Short problem A:
In the passage on mobile data traffic, copy out the text starting with "From 2008 to" and going on through "to catch up.".
Short problem B:
Which devices does the passage on mobile data traffic name as sources of mobile data volume or demand?
Short problem C:
According to the passage on mobile data traffic, by roughly what percentage is US mobile data traffic volume expected to grow from 2008 to 2010?

Selected passage:
# # #

The explosion in data rates is driving a need for more base stations, which are typically big, expensive pieces of equipment. Integrating 4G functions into Systems-on-Chip designed to reduce the size and expense of a Compact Base Transceiver Station enables wider deployment to meet the growing data traffic demand.
Operators are experiencing the early effects of the mobile data traffic explosion. While most of the initial data volume was driven by mobile data cards in laptops and Web tablets, the growing percentage of smartphone subscribers is beginning to add significant demand.
From 2008 to 2010 mobile data traffic volume in the United States is expected to grow from 138 petabytes to the staggering amount of 1 exabyte (1018 bytes), nearly an increase of 750 percent. As subscriber usage models go, mobile data consumption tends to follow wire-line broadband usage models within a few years of delay, giving wireless radio access technology a chance to catch up.

# # #

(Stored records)
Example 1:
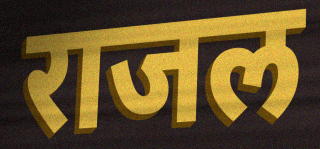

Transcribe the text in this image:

राजल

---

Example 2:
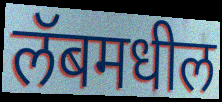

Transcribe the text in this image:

लॅबमधील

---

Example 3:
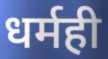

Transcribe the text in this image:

धर्मही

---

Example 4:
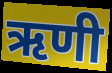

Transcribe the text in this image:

ऋणी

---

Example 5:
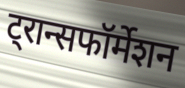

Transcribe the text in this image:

ट्रान्सफॉर्मेशन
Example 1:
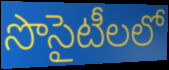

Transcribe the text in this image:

సొసైటీలలో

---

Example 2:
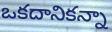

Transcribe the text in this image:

ఒకదానికన్నా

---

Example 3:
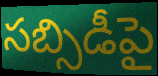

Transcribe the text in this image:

సబ్సిడీపై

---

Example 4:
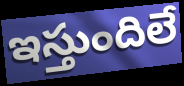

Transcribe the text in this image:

ఇస్తుందిలే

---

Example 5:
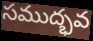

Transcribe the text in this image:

సముద్భవ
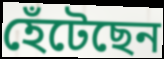
হেঁটেছেন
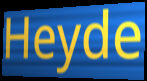
Heyde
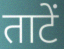
ताटें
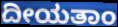
ದೀಯತಾಂ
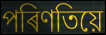
পৰিণতিয়ে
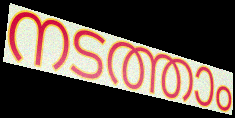
നടത്താം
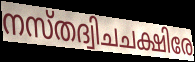
നസ്തദ്വിചചക്ഷിരേ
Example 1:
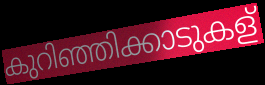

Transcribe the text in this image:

കുറിഞ്ഞിക്കാടുകള്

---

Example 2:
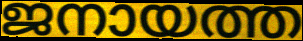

# # #

Task solution A:
From 2008 to 2010 mobile data traffic volume in the United States is expected to grow from 138 petabytes to the staggering amount of 1 exabyte (1018 bytes), nearly an increase of 750 percent. As subscriber usage models go, mobile data consumption tends to follow wire-line broadband usage models within a few years of delay, giving wireless radio access technology a chance to catch up.

Task solution B:
Mobile data cards in laptops, Web tablets, and smartphones

Task solution C:
Nearly 750 percent